I descend into a valley and look for a place to set up my tent. But as soon as I arrive, it is clear that something is wrong. There is trash strewn about everywhere: wrappers, plastic bags, shreds of fabric. Everything lies in tatters except one piece of paper. I pick it up and turn it over.
It’s a notice from the Park Service that reads: “Bear activity in the area. Recent attacks have resulted in serious injury and death.”
RECENT ATTACKS!?!? SERIOUS INJURY AND DEATH!!! I am back on high alert, frantically scanning my surroundings. I gather the scattered trash and try to put in in the metal bear container in hopes of deterring another visit from Yogi, but the storage container is locked. I leave the trash, uncertain of what to do with it, and continue down into camp.
There is another notice from the park service that shows a map of the area with a handful of tent sites and a strong warning to cook and eat only at the fire pit in the center of the camp and to properly store all food suspended high in the trees. I explore the camp, hopeful that there will be other people to help defend against the inevitable attack that will likely happen at night, but there is no one. I am alone. I set up my tent, cook my dinner, hang my pack as instructed, and crawl into my sleeping bag just as dusk arrives.

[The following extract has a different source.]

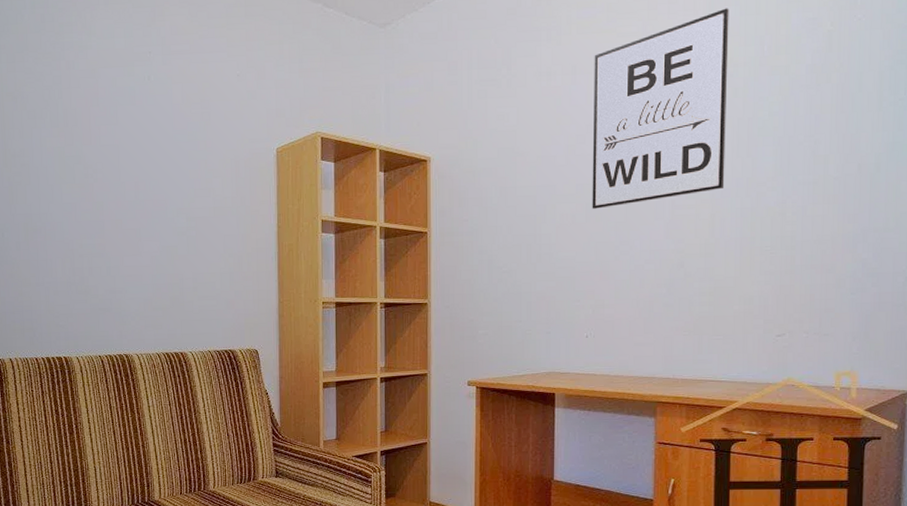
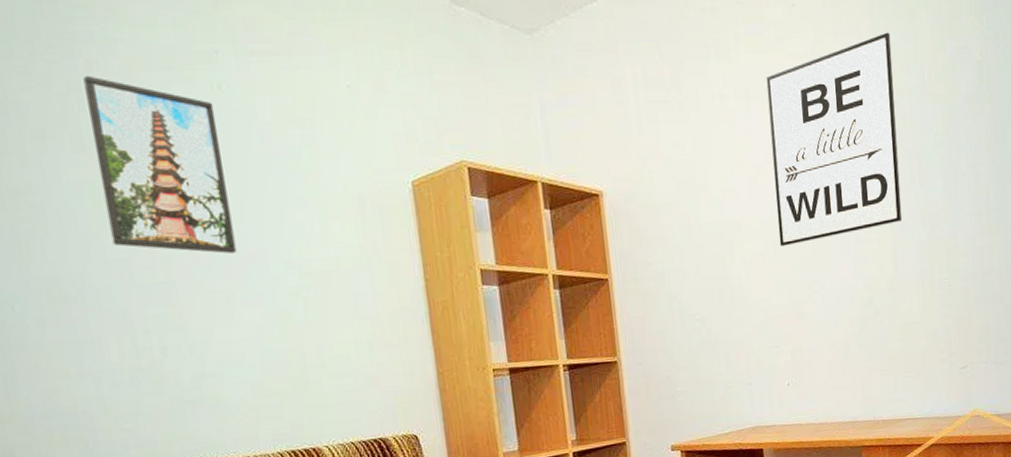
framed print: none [64,72,146,201] -> present [83,75,237,254]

That is when the symphony begins. It starts with the percussion … thunk-ch-sh-sh, probably hickory nuts falling and rustling through the leaves, that or the T-rex has returned from earlier. Can hickory nuts really make that much noise?!? Then an owl chimes in, just like in a horror movie. I am definitely doomed! The cicadas are so loud it sounds like a raging rapid, and as darkness envelopes the camp, the frenzied energy crescendos to a fever pitch. It’s got to be the full moon.

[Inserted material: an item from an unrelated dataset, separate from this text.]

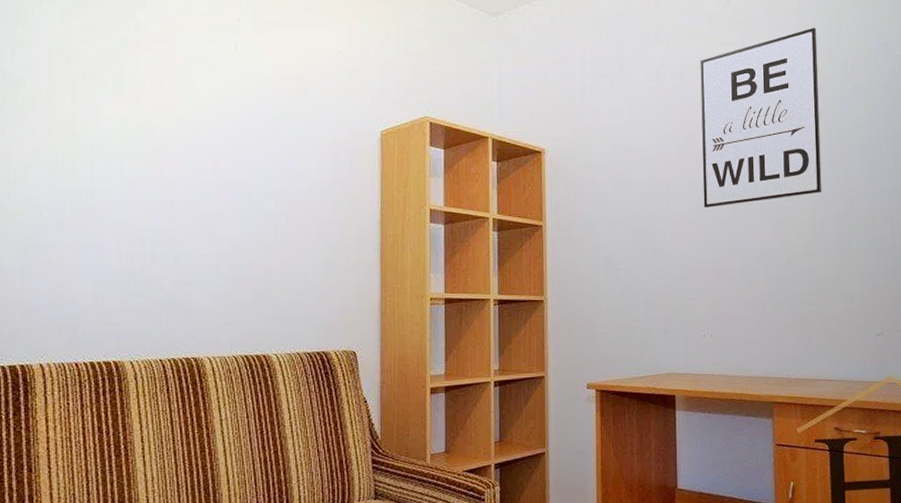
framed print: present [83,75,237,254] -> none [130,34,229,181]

My emotions oscillate between terror and awe at the incredible commotion around me, one moment reveling in the beauty and power of the creatures outside, and the next cowering with my head under the sleeping bag certain that I will not make it through the night. I am exhausted, from the hike, but it is more likely that my imagination has taken a bigger toll. I desperately need to sleep, but the pandemonium outside is just too much.
I cautiously crawl out of my tent and make my way back to where my pack is suspended, every snapping branch and rustling leaf increasing my pace. I dig through my first aid kit and locate the Benadryl. Hallelujah! I take two, crawl back into my sleeping bag and wait for the inevitable drowsiness to arrive. I may die of a bear attack in the night, but at least I will be well rested. I awaken at some point and am surprised to find the forest completely silent, and can’t help but wonder where all the wild things have gone.